> GIVEN PROBLEM 1
According to the review of the film Frontera, in what years did the military occupation of Mapuche territory begin?

Source:
Modern Times Review
INDIGENOUS RIGHTS: An intimate look at an indigenous people’s tensions a conflict with Chile.
Frontera
Director: Paola Castillo
Producer: Paola Castillo
Country: Chile
Through a slow and eloquent cinematography, the director of Frontera, Paola Castillo, places us at the center of the daily life of a peasant family, while explaining a drama result of the Mapuche people’s tensions within the conflict with the state of Chile.
The film is captivating and profound, but it is not easily deciphered without some knowledge of the Mapuche and their conflict. However, the narrative is skillfully stitched together so that audiences can transition from a more humane first layer to gradually read subsequent narratives, provided that one is willing to gain deeper knowledge about the tensions in the region.
A libertarian disposition
The Mapuche are about 200,000 people and about 300,000 speakers and currently occupy a region in the less meridional south part of Chile. The occupation of the Mapuche territory is relatively modern, started militarily between 1860 and 1881, but the last attack and perhaps the most vicious came with the division of lands during the military dictatorship from 1973 to 1989, which only allowed the Mapuche to rent for 99 years, definitively carrying out the legal dispossession of their lands and eliminating their status as an indigenous people.
Our main protagonist, Juan Carlos, is a local leader attached to a project of the Indigenous Land and Water Fund that collaborates with the Chilean government in hopes of recovering occupied lands. This program was created in the early 1990s seeking to resolve the land conflict between indigenous people and the State. The original purpose was to finance the purchase of land to be restored in accordance with the historical rights of indigenous peoples, however, the program has been in question at various levels and is considered by many to be the cause of the current spark of violence started in 1997.

> DATA IN THIS EXERCISE
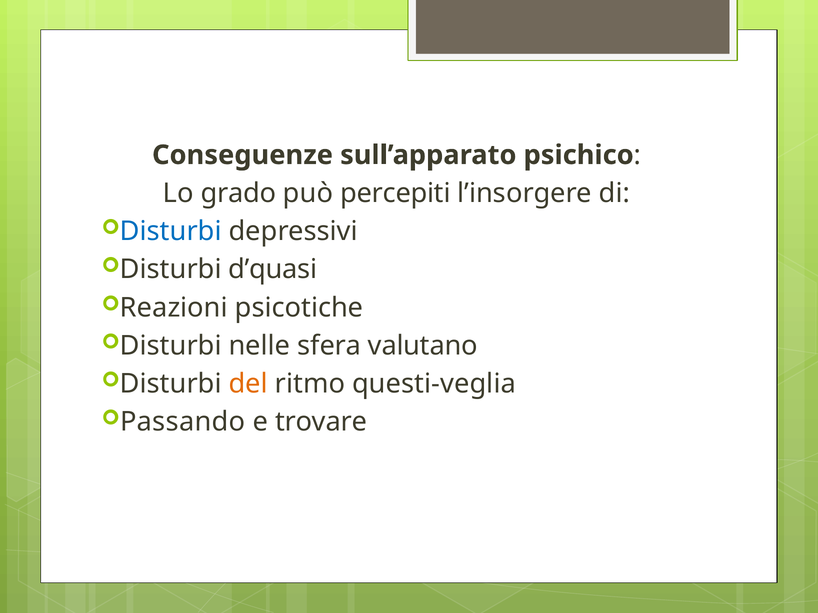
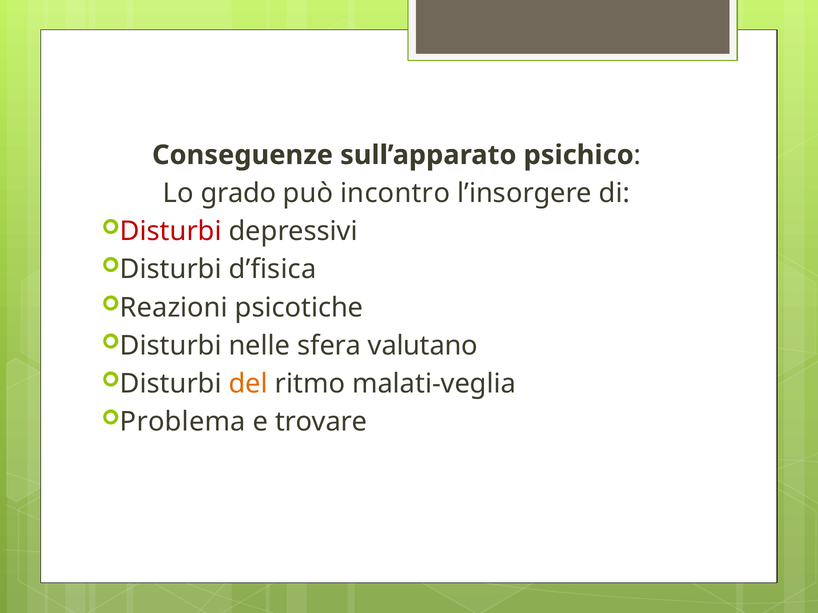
percepiti: percepiti -> incontro
Disturbi at (171, 232) colour: blue -> red
d’quasi: d’quasi -> d’fisica
questi-veglia: questi-veglia -> malati-veglia
Passando: Passando -> Problema
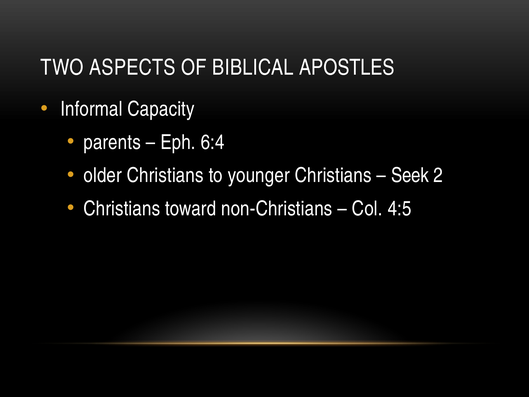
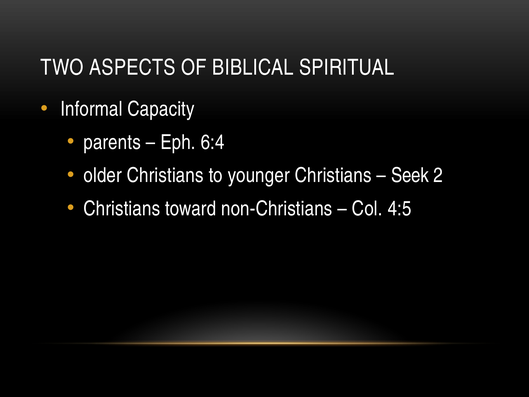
APOSTLES: APOSTLES -> SPIRITUAL
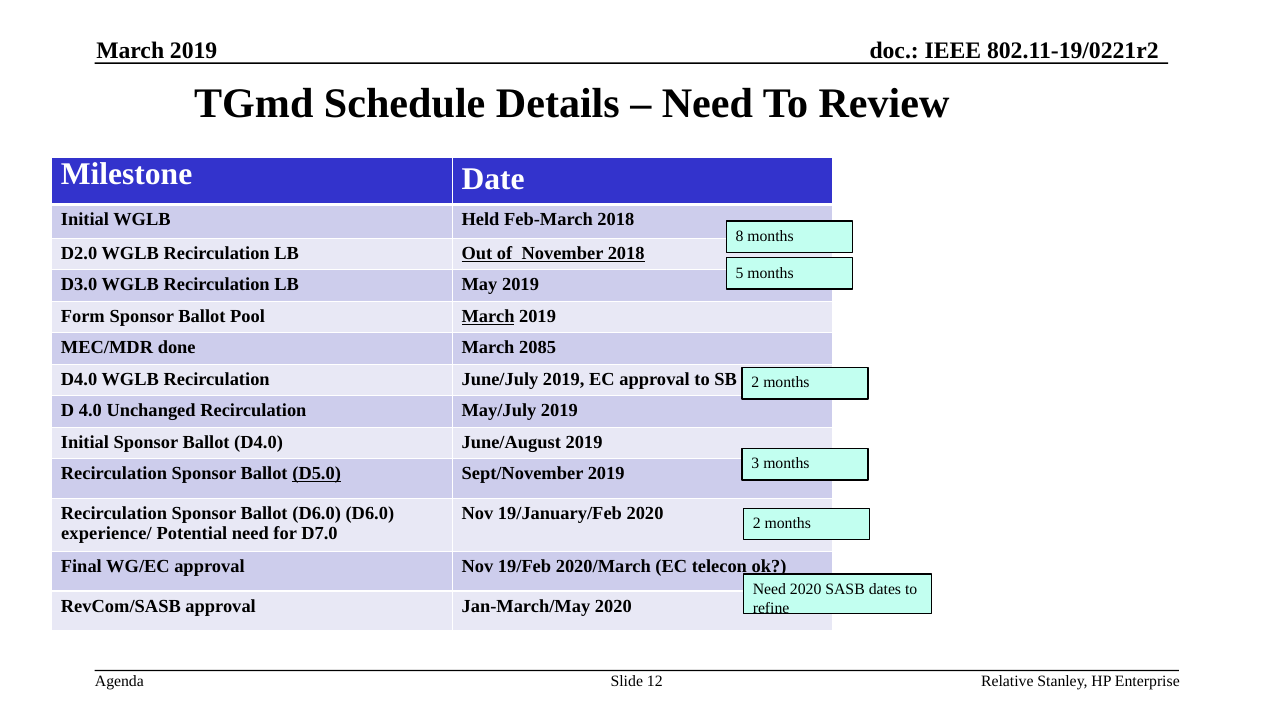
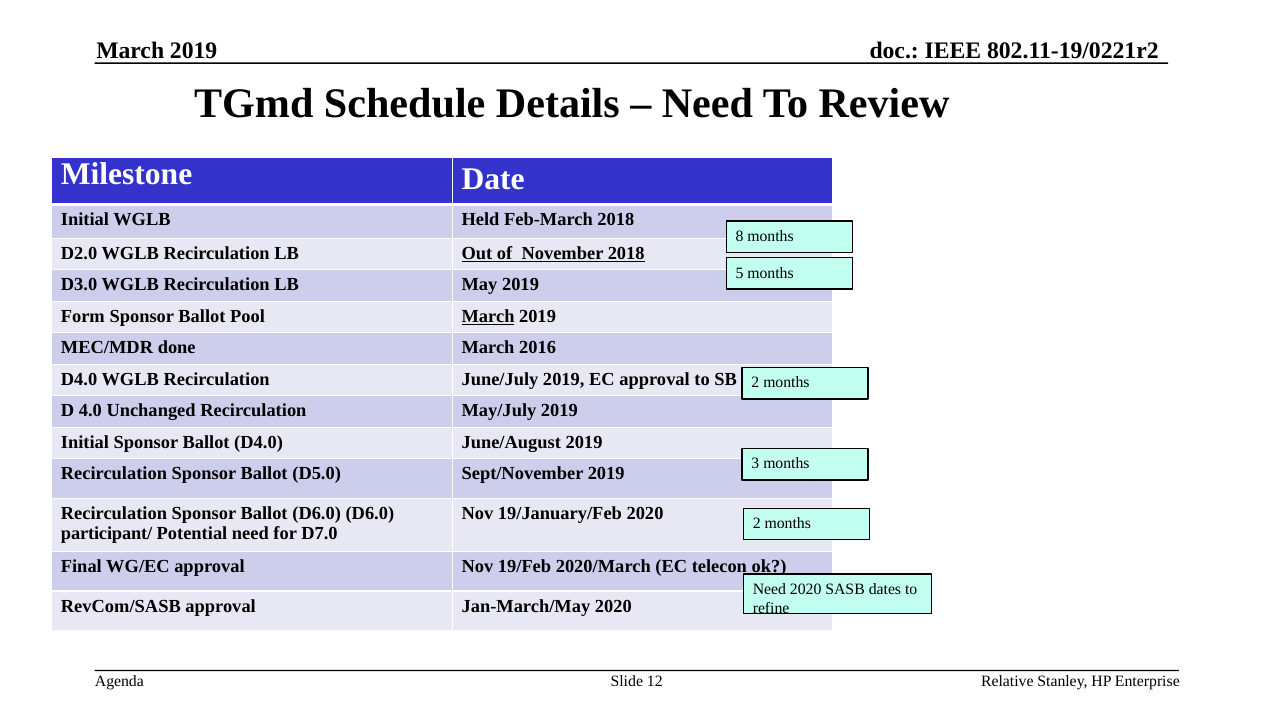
2085: 2085 -> 2016
D5.0 underline: present -> none
experience/: experience/ -> participant/
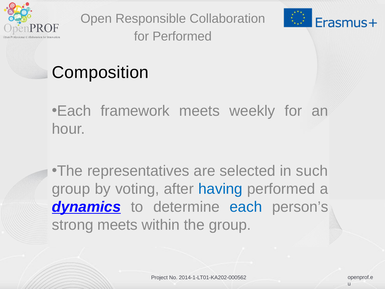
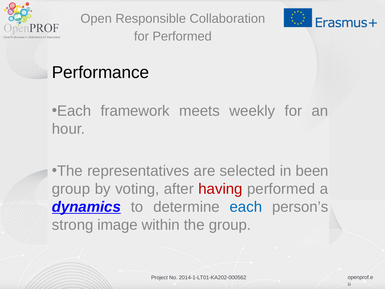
Composition: Composition -> Performance
such: such -> been
having colour: blue -> red
strong meets: meets -> image
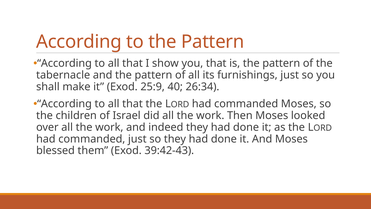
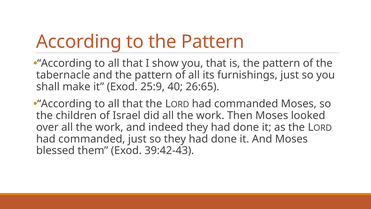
26:34: 26:34 -> 26:65
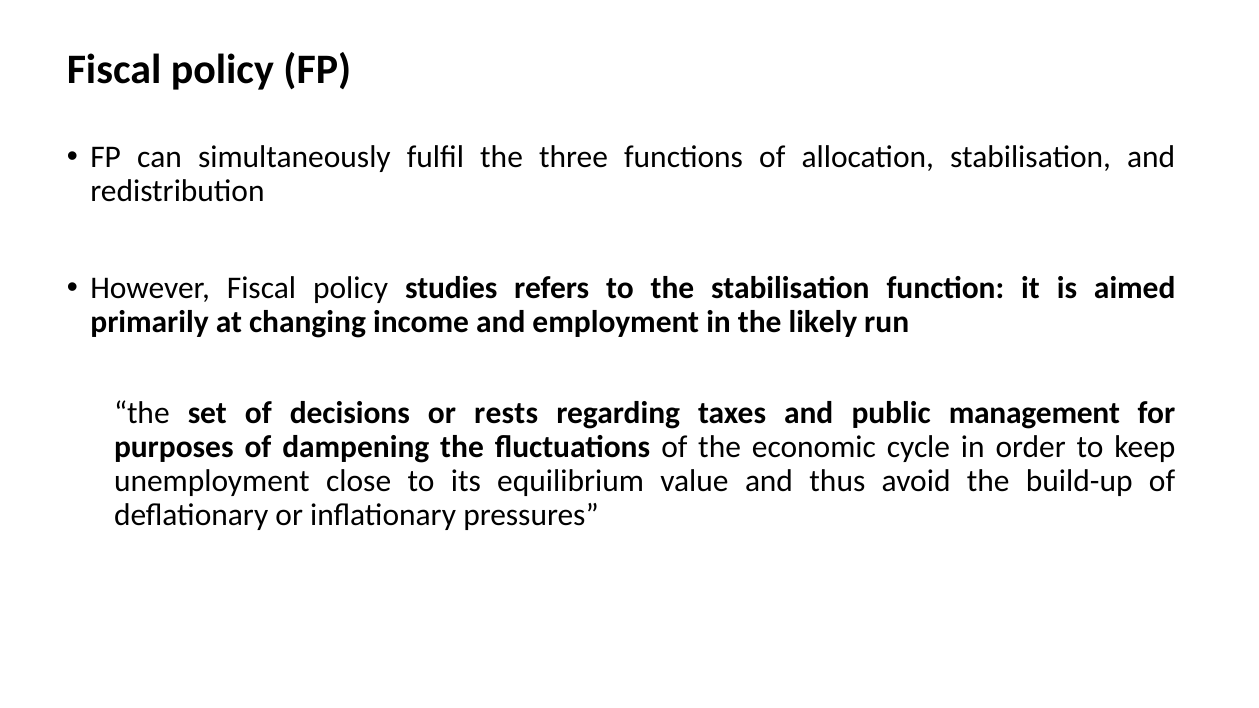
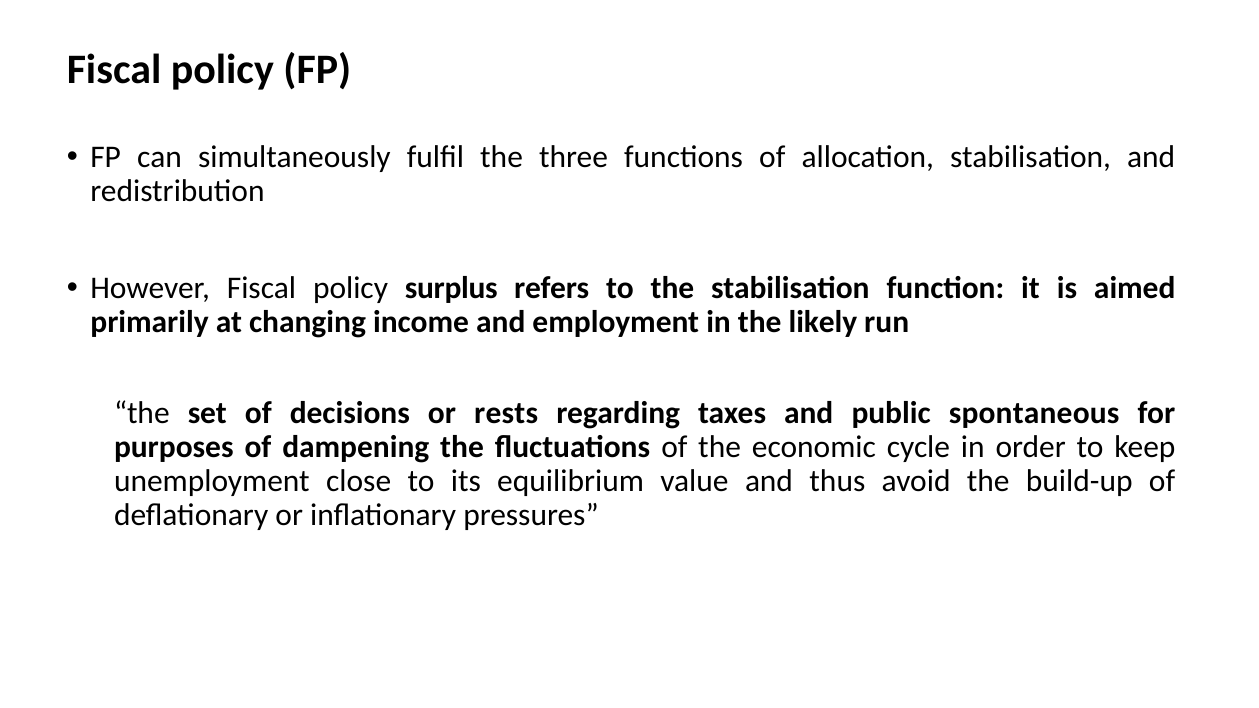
studies: studies -> surplus
management: management -> spontaneous
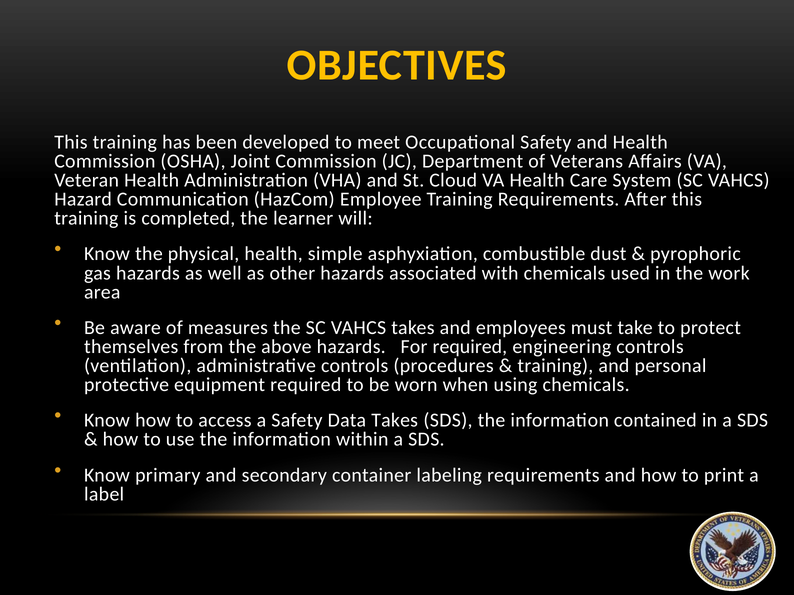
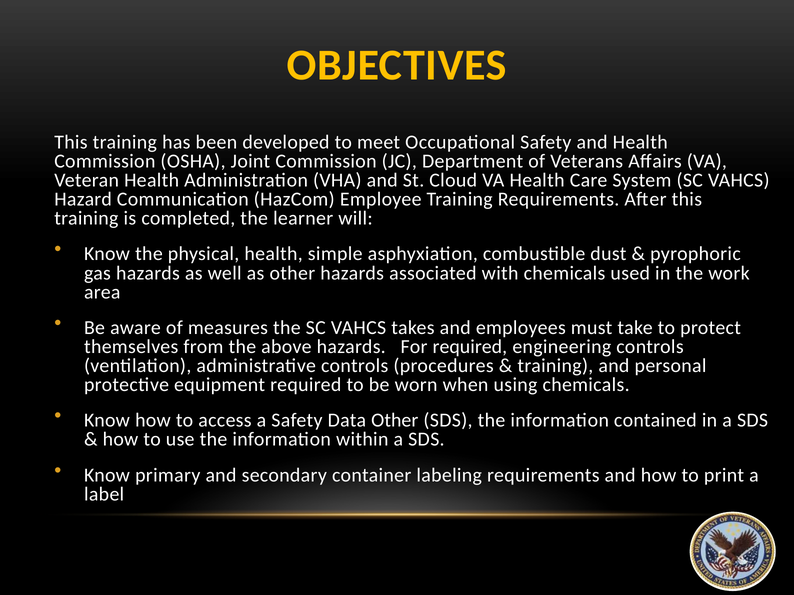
Data Takes: Takes -> Other
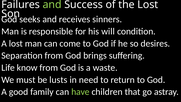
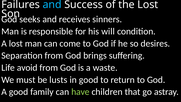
and at (52, 5) colour: light green -> light blue
know: know -> avoid
in need: need -> good
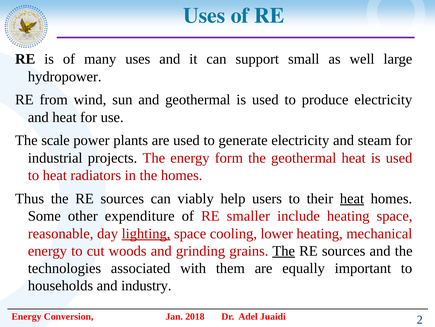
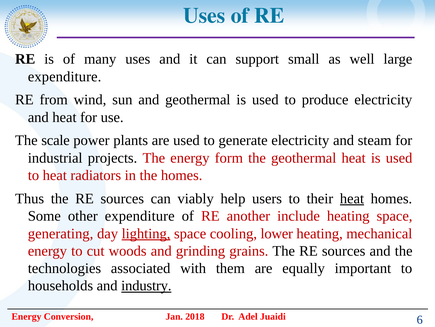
hydropower at (65, 76): hydropower -> expenditure
smaller: smaller -> another
reasonable: reasonable -> generating
The at (284, 250) underline: present -> none
industry underline: none -> present
2: 2 -> 6
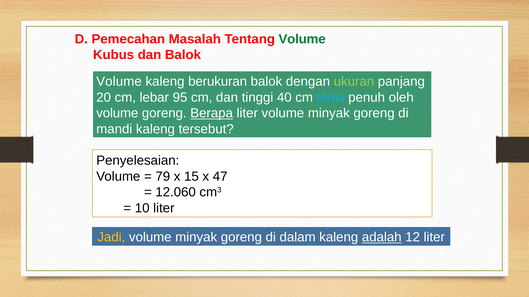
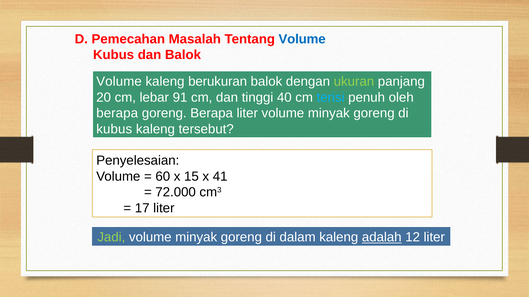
Volume at (302, 39) colour: green -> blue
95: 95 -> 91
volume at (117, 113): volume -> berapa
Berapa at (212, 113) underline: present -> none
mandi at (114, 129): mandi -> kubus
79: 79 -> 60
47: 47 -> 41
12.060: 12.060 -> 72.000
10: 10 -> 17
Jadi colour: yellow -> light green
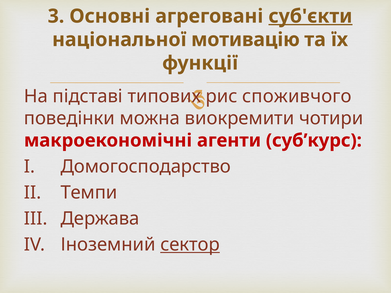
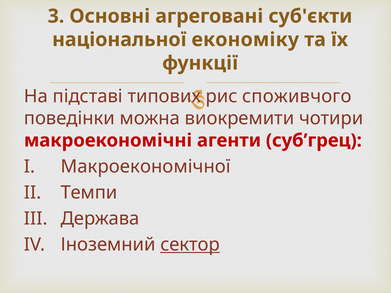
суб'єкти underline: present -> none
мотивацію: мотивацію -> економіку
суб’курс: суб’курс -> суб’грец
Домогосподарство: Домогосподарство -> Макроекономічної
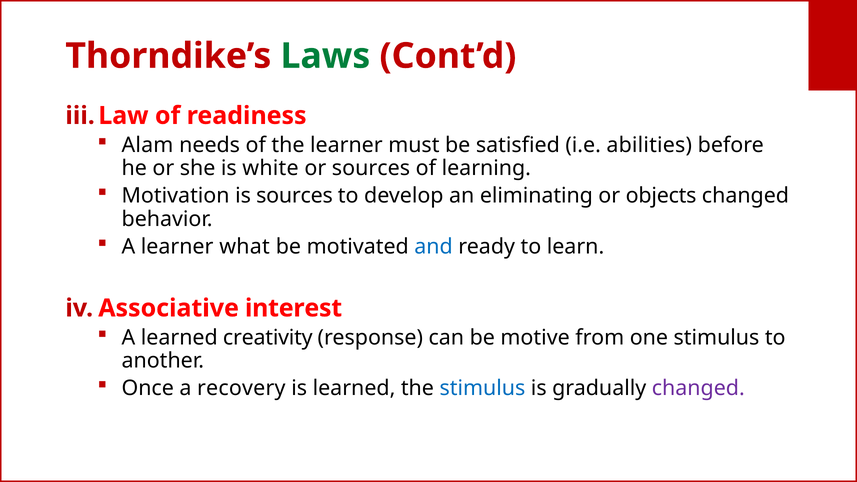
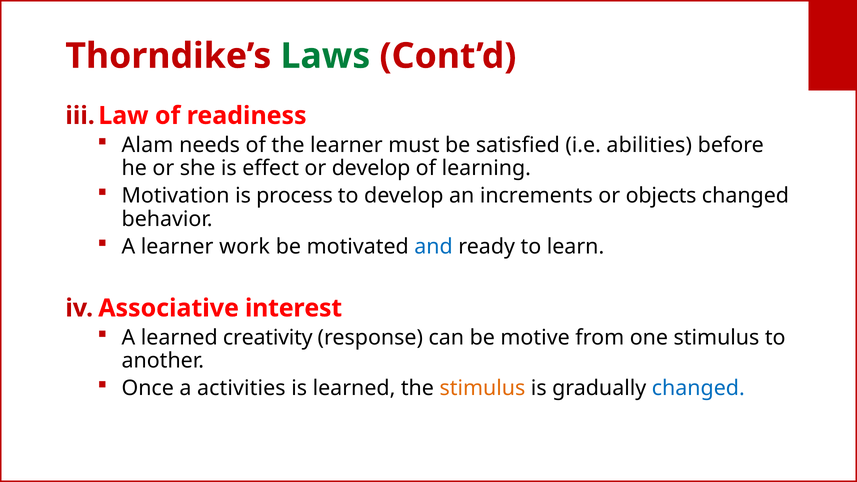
white: white -> effect
or sources: sources -> develop
is sources: sources -> process
eliminating: eliminating -> increments
what: what -> work
recovery: recovery -> activities
stimulus at (482, 388) colour: blue -> orange
changed at (698, 388) colour: purple -> blue
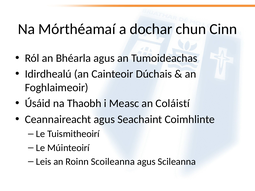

> GIVEN PROBLEM 2
Report each line of the entries in which the string "blue" appears.

> FINAL ANSWER 1
Between 1860 and 1881.

> FINAL ANSWER 2
Disturbi at (171, 232) colour: blue -> red
having colour: blue -> red
and at (52, 5) colour: light green -> light blue
Volume at (302, 39) colour: green -> blue
stimulus at (482, 388) colour: blue -> orange
changed at (698, 388) colour: purple -> blue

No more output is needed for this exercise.